Each line of data below is to be returned exactly, leaving out any picture.

[Opening Material shown section]

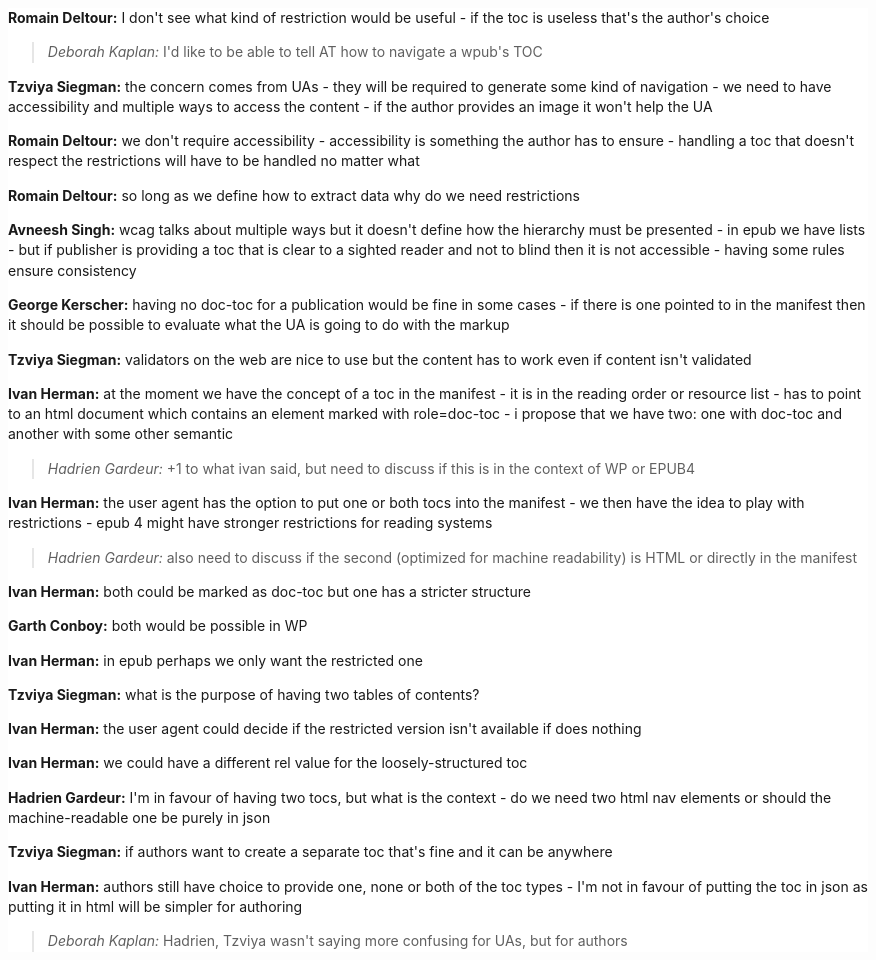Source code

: **Romain Deltour:** I don't see what kind of restriction would be useful - if the toc is useless that's the author's choice  

> *Deborah Kaplan:* I'd like to be able to tell AT how to navigate a wpub's TOC

**Tzviya Siegman:** the concern comes from UAs - they will be required to generate some kind of navigation - we need to have accessibility and multiple ways to access the content - if the author provides an image it won't help the UA  

**Romain Deltour:** we don't require accessibility - accessibility is something the author has to ensure - handling a toc that doesn't respect the restrictions will have to be handled no matter what  

**Romain Deltour:** so long as we define how to extract data why do we need restrictions  

**Avneesh Singh:** wcag talks about multiple ways but it doesn't define how the hierarchy must be presented - in epub we have lists - but if publisher is providing a toc that is clear to a sighted reader and not to blind then it is not accessible - having some rules ensure consistency  

**George Kerscher:** having no doc-toc for a publication would be fine in some cases - if there is one pointed to in the manifest then it should be possible to evaluate what the UA is going to do with the markup  

**Tzviya Siegman:** validators on the web are nice to use but the content has to work even if content isn't validated  

**Ivan Herman:** at the moment we have the concept of a toc in the manifest - it is in the reading order or resource list - has to point to an html document which contains an element marked with role=doc-toc  - i propose that we have two: one with doc-toc and another with some other semantic  

> *Hadrien Gardeur:* +1 to what ivan said, but need to discuss if this is in the context of WP or EPUB4

**Ivan Herman:** the user agent has the option to put one or both tocs into the manifest - we then have the idea to play with restrictions - epub 4 might have stronger restrictions for reading systems  

> *Hadrien Gardeur:* also need to discuss if the second (optimized for machine readability) is HTML or directly in the manifest

**Ivan Herman:** both could be marked as doc-toc but one has a stricter structure  

**Garth Conboy:** both would be possible in WP  

**Ivan Herman:** in epub perhaps we only want the restricted one  

**Tzviya Siegman:** what is the purpose of having two tables of contents?  

**Ivan Herman:** the user agent could decide if the restricted version isn't available if does nothing  

**Ivan Herman:** we could have a different rel value for the loosely-structured toc  

**Hadrien Gardeur:** I'm in favour of having two tocs, but what is the context - do we need two html nav elements or should the machine-readable one be purely in json  

**Tzviya Siegman:** if authors want to create a separate toc that's fine and it can be anywhere  

**Ivan Herman:** authors still have choice to provide one, none or both of the toc types - I'm not in favour of putting the toc in json as putting it in html will be simpler for authoring  

> *Deborah Kaplan:* Hadrien, Tzviya wasn't saying more confusing for UAs, but for authors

[Closing Material shown section]

=== Solution to the exercise ===
Source code

: **Romain Deltour:** I don't see what kind of restriction would be useful - if the toc is useless that's the author's choice  

> *Deborah Kaplan:* I'd like to be able to tell AT how to navigate a wpub's TOC

**Tzviya Siegman:** the concern comes from UAs - they will be required to generate some kind of navigation - we need to have accessibility and multiple ways to access the content - if the author provides an image it won't help the UA  

**Romain Deltour:** we don't require accessibility - accessibility is something the author has to ensure - handling a toc that doesn't respect the restrictions will have to be handled no matter what  

**Romain Deltour:** so long as we define how to extract data why do we need restrictions  

**Avneesh Singh:** wcag talks about multiple ways but it doesn't define how the hierarchy must be presented - in epub we have lists - but if publisher is providing a toc that is clear to a sighted reader and not to blind then it is not accessible - having some rules ensure consistency  

**George Kerscher:** having no doc-toc for a publication would be fine in some cases - if there is one pointed to in the manifest then it should be possible to evaluate what the UA is going to do with the markup  

**Tzviya Siegman:** validators on the web are nice to use but the content has to work even if content isn't validated  

**Ivan Herman:** at the moment we have the concept of a toc in the manifest - it is in the reading order or resource list - has to point to an html document which contains an element marked with role=doc-toc  - i propose that we have two: one with doc-toc and another with some other semantic  

> *Hadrien Gardeur:* +1 to what ivan said, but need to discuss if this is in the context of WP or EPUB4

**Ivan Herman:** the user agent has the option to put one or both tocs into the manifest - we then have the idea to play with restrictions - epub 4 might have stronger restrictions for reading systems  

> *Hadrien Gardeur:* also need to discuss if the second (optimized for machine readability) is HTML or directly in the manifest

**Ivan Herman:** both could be marked as doc-toc but one has a stricter structure  

**Garth Conboy:** both would be possible in WP  

**Ivan Herman:** in epub perhaps we only want the restricted one  

**Tzviya Siegman:** what is the purpose of having two tables of contents?  

**Ivan Herman:** the user agent could decide if the restricted version isn't available if does nothing  

**Ivan Herman:** we could have a different rel value for the loosely-structured toc  

**Hadrien Gardeur:** I'm in favour of having two tocs, but what is the context - do we need two html nav elements or should the machine-readable one be purely in json  

**Tzviya Siegman:** if authors want to create a separate toc that's fine and it can be anywhere  

**Ivan Herman:** authors still have choice to provide one, none or both of the toc types - I'm not in favour of putting the toc in json as putting it in html will be simpler for authoring  

> *Deborah Kaplan:* Hadrien, Tzviya wasn't saying more confusing for UAs, but for authors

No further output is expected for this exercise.